Copy exactly, please, the lines of the data from its start through the line containing "right eye: (84, 26)".

Bounding box coordinate data

* * *

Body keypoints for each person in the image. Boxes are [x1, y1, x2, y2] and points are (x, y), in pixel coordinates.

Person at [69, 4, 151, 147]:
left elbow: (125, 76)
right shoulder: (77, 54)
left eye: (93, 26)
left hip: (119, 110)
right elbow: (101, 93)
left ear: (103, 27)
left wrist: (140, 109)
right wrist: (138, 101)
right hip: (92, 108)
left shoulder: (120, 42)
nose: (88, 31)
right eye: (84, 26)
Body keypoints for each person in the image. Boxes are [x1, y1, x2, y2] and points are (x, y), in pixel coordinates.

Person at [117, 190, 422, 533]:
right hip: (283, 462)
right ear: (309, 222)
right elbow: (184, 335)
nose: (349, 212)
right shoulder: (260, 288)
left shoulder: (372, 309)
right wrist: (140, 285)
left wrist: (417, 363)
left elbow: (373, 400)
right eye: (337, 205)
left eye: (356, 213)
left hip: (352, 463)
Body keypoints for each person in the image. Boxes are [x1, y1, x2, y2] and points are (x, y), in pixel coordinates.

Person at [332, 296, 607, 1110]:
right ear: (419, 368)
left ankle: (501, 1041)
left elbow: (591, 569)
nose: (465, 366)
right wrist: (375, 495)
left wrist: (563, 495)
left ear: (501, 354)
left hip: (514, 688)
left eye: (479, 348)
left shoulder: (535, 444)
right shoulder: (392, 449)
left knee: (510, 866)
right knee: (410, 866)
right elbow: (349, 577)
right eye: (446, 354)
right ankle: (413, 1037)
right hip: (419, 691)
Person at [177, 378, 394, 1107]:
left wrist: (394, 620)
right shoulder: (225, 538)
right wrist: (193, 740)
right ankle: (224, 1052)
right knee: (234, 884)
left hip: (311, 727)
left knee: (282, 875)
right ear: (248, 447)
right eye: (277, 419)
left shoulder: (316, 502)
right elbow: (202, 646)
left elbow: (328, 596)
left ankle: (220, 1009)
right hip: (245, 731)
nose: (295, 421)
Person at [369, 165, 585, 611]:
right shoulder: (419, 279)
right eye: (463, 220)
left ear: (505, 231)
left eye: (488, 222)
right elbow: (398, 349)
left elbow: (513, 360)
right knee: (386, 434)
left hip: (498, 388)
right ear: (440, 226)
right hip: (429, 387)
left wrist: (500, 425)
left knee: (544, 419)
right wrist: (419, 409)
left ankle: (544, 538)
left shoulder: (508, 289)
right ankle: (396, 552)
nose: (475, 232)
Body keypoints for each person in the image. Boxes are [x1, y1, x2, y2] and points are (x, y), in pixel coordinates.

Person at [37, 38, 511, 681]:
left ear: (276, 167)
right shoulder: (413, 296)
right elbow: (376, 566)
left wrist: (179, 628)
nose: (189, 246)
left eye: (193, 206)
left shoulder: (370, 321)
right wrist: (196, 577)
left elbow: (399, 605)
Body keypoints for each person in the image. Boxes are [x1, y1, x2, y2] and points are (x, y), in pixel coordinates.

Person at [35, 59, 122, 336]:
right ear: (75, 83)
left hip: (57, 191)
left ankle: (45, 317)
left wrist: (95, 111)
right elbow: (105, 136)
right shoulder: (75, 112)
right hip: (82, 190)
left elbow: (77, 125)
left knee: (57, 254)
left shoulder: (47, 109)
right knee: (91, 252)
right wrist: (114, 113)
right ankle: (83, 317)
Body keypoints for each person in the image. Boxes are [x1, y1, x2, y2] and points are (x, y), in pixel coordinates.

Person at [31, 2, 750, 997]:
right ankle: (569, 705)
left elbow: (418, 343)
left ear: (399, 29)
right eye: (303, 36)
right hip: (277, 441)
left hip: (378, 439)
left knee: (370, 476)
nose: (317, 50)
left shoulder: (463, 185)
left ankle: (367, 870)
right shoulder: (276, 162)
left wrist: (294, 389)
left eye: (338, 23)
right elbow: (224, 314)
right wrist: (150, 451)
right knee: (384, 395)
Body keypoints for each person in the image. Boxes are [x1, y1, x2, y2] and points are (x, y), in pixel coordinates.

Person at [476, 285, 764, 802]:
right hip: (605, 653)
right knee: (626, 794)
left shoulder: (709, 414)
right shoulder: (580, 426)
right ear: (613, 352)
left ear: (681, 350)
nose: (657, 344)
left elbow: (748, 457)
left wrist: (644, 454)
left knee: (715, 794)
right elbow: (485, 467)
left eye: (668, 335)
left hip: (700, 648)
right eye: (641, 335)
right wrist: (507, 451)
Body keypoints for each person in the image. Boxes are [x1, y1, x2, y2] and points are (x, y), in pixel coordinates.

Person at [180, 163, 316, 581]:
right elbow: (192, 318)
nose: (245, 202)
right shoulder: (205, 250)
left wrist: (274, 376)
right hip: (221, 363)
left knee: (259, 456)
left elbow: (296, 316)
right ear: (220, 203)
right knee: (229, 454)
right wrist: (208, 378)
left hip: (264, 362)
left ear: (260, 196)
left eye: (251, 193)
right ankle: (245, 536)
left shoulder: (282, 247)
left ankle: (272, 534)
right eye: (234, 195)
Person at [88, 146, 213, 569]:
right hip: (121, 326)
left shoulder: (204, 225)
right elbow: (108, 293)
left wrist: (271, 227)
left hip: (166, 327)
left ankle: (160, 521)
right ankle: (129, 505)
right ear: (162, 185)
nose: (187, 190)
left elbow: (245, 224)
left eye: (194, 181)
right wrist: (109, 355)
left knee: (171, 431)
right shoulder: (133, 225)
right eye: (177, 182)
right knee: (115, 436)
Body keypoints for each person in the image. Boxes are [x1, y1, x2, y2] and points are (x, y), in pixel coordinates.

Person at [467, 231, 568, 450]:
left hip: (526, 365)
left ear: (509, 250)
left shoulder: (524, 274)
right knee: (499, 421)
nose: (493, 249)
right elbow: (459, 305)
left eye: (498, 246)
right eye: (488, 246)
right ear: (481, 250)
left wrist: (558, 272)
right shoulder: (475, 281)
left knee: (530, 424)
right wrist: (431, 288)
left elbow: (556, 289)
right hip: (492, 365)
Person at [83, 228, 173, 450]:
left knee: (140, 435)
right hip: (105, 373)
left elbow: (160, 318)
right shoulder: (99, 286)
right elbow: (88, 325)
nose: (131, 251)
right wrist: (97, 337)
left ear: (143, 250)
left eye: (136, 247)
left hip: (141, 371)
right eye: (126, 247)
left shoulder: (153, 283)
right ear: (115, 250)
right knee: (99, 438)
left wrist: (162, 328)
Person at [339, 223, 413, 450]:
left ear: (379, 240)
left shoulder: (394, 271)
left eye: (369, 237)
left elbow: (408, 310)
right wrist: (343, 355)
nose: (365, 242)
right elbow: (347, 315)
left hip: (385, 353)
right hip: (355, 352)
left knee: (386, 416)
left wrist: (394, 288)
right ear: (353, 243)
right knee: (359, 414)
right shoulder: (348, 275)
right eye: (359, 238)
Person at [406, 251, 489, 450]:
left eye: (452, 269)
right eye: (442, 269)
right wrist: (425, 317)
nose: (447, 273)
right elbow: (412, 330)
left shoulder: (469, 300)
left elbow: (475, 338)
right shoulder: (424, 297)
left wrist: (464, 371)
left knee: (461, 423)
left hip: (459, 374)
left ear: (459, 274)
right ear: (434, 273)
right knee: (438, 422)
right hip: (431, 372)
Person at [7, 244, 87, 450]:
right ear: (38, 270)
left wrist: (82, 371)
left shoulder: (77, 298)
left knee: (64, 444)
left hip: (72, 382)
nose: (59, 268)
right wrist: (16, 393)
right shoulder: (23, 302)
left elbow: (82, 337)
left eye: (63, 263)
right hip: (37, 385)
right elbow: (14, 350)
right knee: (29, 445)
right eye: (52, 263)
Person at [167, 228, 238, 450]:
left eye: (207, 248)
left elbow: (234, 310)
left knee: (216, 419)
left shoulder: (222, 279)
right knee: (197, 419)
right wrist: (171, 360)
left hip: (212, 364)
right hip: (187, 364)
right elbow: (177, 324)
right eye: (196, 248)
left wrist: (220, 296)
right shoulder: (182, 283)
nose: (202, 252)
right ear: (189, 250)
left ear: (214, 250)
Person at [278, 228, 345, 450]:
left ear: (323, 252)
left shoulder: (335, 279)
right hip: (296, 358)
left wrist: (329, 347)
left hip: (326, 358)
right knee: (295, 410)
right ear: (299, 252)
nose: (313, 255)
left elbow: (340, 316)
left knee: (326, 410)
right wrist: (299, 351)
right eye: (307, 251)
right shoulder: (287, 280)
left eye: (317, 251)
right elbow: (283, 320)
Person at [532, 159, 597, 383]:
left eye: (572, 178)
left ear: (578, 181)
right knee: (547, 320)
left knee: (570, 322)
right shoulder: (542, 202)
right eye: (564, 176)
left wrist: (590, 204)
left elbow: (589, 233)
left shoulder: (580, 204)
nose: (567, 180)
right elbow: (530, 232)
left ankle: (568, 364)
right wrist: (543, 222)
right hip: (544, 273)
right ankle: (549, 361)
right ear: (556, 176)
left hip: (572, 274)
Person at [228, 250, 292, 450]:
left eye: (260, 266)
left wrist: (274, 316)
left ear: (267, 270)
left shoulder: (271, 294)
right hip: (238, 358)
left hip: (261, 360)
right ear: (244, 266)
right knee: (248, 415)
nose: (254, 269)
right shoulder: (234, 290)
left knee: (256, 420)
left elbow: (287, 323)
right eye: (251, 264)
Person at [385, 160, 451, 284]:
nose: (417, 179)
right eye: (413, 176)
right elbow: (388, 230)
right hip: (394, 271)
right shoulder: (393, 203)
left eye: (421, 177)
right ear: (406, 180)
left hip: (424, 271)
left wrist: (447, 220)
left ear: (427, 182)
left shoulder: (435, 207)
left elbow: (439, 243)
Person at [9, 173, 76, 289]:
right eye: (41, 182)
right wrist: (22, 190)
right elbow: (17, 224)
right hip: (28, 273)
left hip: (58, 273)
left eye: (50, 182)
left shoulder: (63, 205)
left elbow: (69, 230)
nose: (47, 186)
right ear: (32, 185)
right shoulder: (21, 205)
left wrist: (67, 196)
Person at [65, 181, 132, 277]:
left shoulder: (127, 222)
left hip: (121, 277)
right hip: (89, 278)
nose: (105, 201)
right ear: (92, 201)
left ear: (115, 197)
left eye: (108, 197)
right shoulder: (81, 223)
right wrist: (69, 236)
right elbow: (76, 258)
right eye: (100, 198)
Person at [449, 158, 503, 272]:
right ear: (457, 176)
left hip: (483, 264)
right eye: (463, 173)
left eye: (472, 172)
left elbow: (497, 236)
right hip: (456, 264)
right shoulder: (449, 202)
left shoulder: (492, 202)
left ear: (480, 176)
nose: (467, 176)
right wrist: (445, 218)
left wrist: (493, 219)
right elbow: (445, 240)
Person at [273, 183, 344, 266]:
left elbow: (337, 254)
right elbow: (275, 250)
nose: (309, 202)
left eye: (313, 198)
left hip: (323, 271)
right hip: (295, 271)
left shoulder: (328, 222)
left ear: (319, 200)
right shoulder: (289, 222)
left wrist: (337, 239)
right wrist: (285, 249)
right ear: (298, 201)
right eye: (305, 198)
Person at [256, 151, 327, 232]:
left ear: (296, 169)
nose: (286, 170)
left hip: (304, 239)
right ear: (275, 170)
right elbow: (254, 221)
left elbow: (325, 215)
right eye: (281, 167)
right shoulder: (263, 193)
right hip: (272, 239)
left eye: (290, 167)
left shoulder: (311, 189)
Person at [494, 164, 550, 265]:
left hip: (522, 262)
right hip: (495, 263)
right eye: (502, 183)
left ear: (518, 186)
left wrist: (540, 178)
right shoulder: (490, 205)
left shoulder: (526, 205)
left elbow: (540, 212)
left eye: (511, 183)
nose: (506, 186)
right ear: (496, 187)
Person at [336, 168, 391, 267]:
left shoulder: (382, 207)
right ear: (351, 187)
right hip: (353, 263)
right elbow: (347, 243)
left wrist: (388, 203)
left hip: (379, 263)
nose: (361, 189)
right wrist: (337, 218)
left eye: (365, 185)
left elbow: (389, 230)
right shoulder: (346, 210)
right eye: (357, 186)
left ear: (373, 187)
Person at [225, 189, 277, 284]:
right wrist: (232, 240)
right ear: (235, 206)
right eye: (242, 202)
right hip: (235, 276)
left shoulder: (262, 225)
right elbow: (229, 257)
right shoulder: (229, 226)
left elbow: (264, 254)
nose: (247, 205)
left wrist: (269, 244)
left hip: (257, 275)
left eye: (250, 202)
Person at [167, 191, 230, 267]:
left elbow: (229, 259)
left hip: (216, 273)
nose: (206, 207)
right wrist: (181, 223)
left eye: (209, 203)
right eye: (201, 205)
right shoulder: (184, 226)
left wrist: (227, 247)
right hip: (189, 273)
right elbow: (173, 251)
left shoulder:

* * *

* _Solution for this problem_:
Body keypoints for each person in the image. Boxes are [x1, y1, x2, y2] and points are (x, y), in pixel coordinates.

Person at [69, 4, 151, 147]:
left elbow: (125, 76)
right shoulder: (77, 54)
left eye: (93, 26)
left hip: (119, 110)
right elbow: (101, 93)
left ear: (103, 27)
left wrist: (140, 109)
right wrist: (138, 101)
right hip: (92, 108)
left shoulder: (120, 42)
nose: (88, 31)
right eye: (84, 26)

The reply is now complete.